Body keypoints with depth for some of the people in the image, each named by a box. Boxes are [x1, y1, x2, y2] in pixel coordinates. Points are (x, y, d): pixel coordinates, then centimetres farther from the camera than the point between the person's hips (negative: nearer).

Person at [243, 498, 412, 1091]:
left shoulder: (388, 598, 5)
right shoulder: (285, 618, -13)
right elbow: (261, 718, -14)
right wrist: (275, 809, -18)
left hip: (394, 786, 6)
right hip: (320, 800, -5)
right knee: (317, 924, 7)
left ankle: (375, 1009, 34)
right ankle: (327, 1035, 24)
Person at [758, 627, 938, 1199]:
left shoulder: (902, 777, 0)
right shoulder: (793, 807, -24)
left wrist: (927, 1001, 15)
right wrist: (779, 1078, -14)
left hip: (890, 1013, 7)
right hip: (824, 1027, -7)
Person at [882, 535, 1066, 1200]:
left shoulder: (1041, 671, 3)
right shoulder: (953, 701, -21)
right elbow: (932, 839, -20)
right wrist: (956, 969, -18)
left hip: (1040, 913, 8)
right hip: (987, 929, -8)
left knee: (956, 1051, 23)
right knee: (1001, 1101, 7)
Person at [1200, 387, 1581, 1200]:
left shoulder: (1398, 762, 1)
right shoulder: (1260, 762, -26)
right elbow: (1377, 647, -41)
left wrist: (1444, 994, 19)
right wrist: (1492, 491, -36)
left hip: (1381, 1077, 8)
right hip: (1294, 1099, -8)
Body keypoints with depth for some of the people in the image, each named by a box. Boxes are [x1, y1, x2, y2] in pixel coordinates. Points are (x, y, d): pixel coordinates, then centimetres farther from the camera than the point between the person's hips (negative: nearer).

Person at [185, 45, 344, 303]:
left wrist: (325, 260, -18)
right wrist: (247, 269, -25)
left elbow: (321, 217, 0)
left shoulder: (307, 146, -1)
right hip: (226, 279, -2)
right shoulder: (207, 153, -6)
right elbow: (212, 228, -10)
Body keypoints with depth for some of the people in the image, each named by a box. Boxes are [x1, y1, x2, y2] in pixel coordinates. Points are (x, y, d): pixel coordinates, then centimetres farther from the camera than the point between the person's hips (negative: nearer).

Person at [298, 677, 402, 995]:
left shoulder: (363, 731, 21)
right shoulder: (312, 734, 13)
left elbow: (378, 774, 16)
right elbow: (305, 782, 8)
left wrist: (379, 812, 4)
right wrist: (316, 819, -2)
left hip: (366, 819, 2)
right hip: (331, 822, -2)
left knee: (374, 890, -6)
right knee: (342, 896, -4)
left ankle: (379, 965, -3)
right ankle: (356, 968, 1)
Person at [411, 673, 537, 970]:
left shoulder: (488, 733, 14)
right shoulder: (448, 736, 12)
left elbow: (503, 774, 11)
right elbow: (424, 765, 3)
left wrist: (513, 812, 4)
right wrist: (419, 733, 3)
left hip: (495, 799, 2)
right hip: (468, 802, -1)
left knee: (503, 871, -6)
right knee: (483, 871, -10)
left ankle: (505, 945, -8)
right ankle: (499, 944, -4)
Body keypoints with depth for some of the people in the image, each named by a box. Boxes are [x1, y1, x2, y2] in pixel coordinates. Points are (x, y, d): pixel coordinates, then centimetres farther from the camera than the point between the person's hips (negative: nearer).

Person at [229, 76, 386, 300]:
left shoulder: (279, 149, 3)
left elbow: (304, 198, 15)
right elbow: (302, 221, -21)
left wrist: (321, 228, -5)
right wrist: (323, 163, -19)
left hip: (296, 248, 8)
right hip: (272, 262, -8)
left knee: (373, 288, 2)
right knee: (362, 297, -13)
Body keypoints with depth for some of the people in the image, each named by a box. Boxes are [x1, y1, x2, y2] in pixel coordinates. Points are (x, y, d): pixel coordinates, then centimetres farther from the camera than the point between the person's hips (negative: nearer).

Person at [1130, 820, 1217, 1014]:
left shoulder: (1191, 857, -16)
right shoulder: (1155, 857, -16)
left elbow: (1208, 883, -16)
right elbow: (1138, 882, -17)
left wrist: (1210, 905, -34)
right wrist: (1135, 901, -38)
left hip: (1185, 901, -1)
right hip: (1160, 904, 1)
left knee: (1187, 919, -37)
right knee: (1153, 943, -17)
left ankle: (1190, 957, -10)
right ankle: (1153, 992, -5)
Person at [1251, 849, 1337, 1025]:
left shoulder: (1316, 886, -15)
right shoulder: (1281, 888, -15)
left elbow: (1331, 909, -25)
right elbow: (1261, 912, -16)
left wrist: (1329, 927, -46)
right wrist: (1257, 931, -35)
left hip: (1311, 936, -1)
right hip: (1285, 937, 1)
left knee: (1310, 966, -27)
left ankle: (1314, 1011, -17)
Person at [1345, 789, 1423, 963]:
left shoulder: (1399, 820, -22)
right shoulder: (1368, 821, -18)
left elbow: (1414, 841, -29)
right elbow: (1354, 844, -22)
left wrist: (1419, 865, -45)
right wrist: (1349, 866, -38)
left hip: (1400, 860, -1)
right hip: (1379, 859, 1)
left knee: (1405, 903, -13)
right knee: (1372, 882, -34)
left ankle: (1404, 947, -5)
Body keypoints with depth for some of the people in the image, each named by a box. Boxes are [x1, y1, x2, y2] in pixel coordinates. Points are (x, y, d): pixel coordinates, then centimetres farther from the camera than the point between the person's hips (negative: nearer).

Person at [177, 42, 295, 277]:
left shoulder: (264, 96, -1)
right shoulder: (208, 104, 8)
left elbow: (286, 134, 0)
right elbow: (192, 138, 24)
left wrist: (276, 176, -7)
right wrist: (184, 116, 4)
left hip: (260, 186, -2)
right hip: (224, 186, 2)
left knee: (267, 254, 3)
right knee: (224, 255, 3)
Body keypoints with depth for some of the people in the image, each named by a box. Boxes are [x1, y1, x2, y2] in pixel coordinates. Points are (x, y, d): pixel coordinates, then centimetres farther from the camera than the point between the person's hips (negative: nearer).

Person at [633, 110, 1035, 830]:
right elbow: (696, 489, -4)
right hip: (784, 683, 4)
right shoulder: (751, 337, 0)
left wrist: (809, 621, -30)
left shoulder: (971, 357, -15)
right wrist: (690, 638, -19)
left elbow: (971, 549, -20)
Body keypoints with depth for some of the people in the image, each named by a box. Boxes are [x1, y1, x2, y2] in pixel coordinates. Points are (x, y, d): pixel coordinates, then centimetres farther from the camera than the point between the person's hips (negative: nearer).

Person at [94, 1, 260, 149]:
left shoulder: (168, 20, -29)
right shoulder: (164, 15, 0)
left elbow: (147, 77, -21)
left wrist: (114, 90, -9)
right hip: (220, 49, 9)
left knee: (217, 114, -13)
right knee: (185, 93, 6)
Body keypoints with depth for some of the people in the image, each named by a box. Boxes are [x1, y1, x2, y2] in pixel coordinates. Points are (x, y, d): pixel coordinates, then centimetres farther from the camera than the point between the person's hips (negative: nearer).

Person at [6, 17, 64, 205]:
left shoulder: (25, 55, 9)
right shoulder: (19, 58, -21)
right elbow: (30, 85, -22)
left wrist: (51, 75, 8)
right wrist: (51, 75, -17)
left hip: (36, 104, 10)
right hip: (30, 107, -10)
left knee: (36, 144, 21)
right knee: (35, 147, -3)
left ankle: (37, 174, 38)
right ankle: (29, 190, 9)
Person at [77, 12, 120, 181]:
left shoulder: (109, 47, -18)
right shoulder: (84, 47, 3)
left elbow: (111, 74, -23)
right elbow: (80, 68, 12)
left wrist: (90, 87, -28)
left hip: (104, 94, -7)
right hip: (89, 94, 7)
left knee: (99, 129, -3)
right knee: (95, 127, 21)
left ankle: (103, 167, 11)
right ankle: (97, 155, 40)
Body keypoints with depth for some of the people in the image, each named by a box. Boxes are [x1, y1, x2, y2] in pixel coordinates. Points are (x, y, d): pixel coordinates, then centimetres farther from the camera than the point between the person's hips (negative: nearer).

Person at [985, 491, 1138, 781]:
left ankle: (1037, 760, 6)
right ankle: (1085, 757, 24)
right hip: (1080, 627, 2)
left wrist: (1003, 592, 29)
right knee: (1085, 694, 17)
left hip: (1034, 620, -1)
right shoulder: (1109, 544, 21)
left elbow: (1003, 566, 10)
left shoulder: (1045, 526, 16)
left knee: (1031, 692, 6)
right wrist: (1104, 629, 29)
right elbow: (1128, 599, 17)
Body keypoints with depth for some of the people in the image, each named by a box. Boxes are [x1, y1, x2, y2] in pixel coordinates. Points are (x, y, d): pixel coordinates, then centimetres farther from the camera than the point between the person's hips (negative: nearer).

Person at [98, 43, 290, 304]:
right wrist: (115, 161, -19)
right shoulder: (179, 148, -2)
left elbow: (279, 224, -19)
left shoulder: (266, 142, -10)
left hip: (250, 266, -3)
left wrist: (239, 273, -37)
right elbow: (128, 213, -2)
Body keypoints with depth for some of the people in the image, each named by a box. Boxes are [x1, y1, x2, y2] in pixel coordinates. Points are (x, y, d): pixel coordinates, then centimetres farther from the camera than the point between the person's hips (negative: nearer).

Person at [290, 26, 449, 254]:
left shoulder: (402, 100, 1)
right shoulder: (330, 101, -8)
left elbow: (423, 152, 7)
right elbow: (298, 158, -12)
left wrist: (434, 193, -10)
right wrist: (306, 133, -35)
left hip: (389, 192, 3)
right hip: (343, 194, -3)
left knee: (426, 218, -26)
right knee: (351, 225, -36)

· · ·

**Instructions to follow:** Please give back, exactly as it stands above, the stretch from the line with "left hip: (1400, 860, -1)" through the line with "left shoulder: (25, 55, 9)", and no line outside it.

**Your solution:**
left hip: (1400, 860, -1)
right hip: (1379, 859, 1)
left knee: (1405, 903, -13)
right knee: (1372, 882, -34)
left ankle: (1404, 947, -5)
Body keypoints with depth for some of the people in the image, each named by a box. Boxes are [x1, y1, x2, y2] in pixel coordinates. Points are (x, y, d): pixel coordinates, then centimetres farther from the camera than the point between the person's hips (negative: nearer).

Person at [177, 42, 295, 277]:
left shoulder: (264, 96, -1)
right shoulder: (208, 104, 8)
left elbow: (286, 134, 0)
right elbow: (192, 138, 24)
left wrist: (276, 176, -7)
right wrist: (184, 116, 4)
left hip: (260, 186, -2)
right hip: (224, 186, 2)
left knee: (267, 254, 3)
right knee: (224, 255, 3)
Body keypoints with depth for some of the people in the image, each named by a box. Boxes are [x1, y1, x2, y2] in pixel coordinates. Points are (x, y, d): pixel coordinates, then centimetres farther from the camera than the point between the person's hips (negative: nearer).

Person at [633, 110, 1035, 830]:
right elbow: (696, 489, -4)
right hip: (784, 683, 4)
right shoulder: (751, 337, 0)
left wrist: (809, 621, -30)
left shoulder: (971, 357, -15)
right wrist: (690, 638, -19)
left elbow: (971, 549, -20)
Body keypoints with depth for some of the people in the image, each named by a box. Boxes are [x1, y1, x2, y2] in pixel coordinates. Points are (x, y, d): pixel coordinates, then centimetres farther from the camera than the point between the person's hips (negative: nearer).

Person at [94, 1, 260, 149]:
left shoulder: (168, 20, -29)
right shoulder: (164, 15, 0)
left elbow: (147, 77, -21)
left wrist: (114, 90, -9)
right hip: (220, 49, 9)
left knee: (217, 114, -13)
right knee: (185, 93, 6)
Body keypoints with depth for some of the people in the image, each named by a box. Boxes are [x1, y1, x2, y2] in pixel coordinates. Points are (x, y, d): pixel coordinates, then centimetres farther from the camera than the point between the person's hips (negative: nearer).

Person at [6, 17, 64, 205]:
left shoulder: (25, 55, 9)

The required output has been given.